ICAS external seminar
- Date: Tuesday 22 October 2019, 11:00 – 12:00
- Location: SEE Seminar Rooms, 8.119
- Type: Seminars, Earth and Environment, Institute for Climate and Atmospheric Science
- Cost: Free
Andrew Gettelman (NCAR/University of Oxford) "Cloud processes through the looking glass at the intersection of Forcing and Feedback"
ICAS External Seminar: Andrew Gettelman
“Cloud processes through the looking glass at the intersection of Forcing and Feedback”
Preceded by refreshments in the SEE Foyer from 10:30am
Clouds are critical for understanding the historical and future evolution of climate. Clouds are the largest uncertainty in historical climate radiative forcing, due to uncertainties in how anthropogenic aerosols impact cloud processes and ultimately cloud radiative effects. How clouds respond to climate change is the largest uncertainty in climate feedbacks, which determine the future response of the climate system. Cloud forcing and feedback will be explored in the context of the community earth system model (version 2) recently released as part of the CIMP6 process. Forcing and feedback are also key for understanding how CESM2 evaluates very well against current climate and also why CESM2 has a high climate sensitivity, outside of the 'likely' IPCC range. The applicability of these results to other models and generality for the climate system will be explored.

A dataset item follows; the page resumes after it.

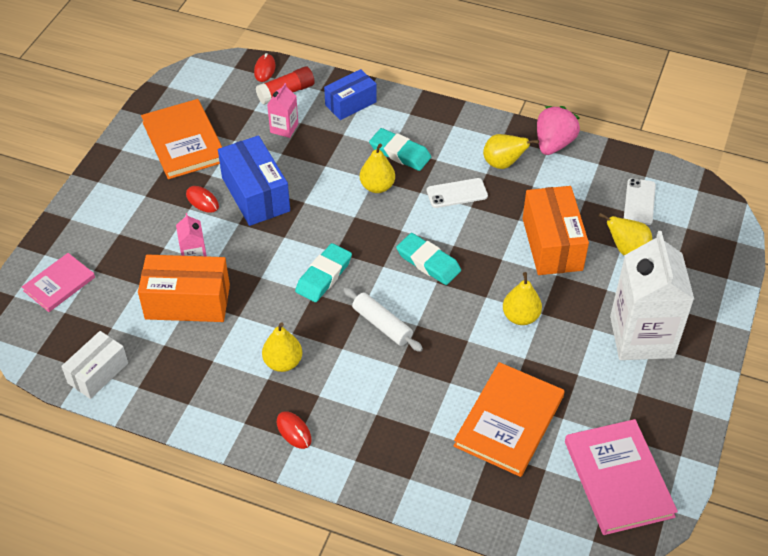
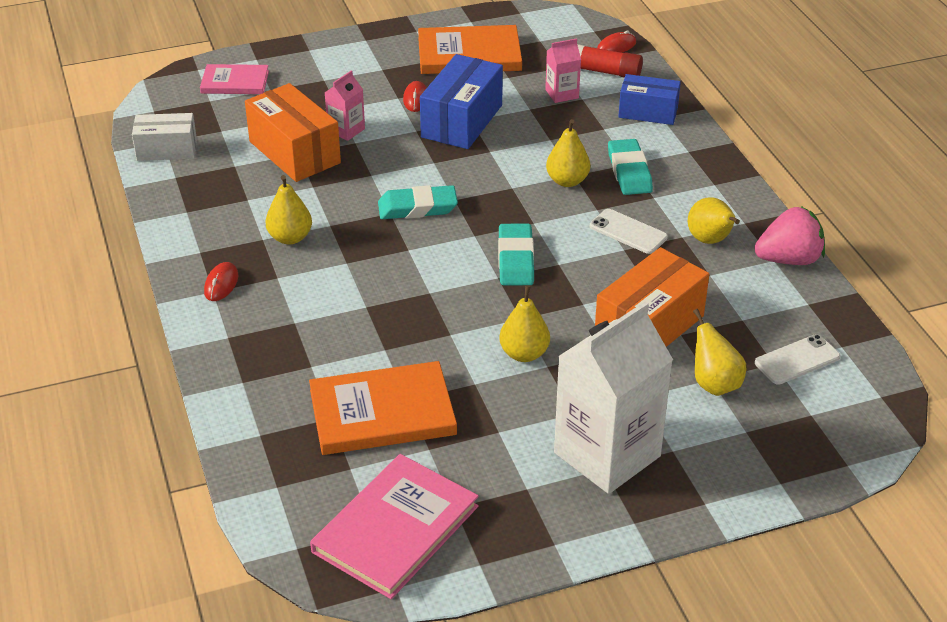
camera: 50 degrees right, 10 degrees down
(184, 141) = (469, 54): orange book -> orange book turned 60 degrees clockwise
(382, 324) = (403, 271): white rolling pin -> none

Andrew is broadly interested in climate and specifically the role of clouds in the climate system, and perturbations to clouds through human-induced forcing and feedbacks. His work includes analysis of both data and a range of different atmospheric models, mostly large scale global General Circulation Models. His research has focused recently on cloud microphysics, aerosols and ice phase clouds.
Past research has included extensive studies of the Upper Troposphere and Lower Stratosphere in the tropics and extra-tropics. Including the exchange of air between the stratosphere and the troposphere, with a focus on water vapour. The exchange of air (and especially water vapour) across the tropopause is of fundamental importance for predicting the future chemistry of the stratosphere, and the future evolution and recovery of the stratospheric ozone layer. Water vapour in this region also has important radiative feedbacks on climate. Understanding water vapour variations and trends has led him to expand his research to understanding cloud processes and their role in the climate system.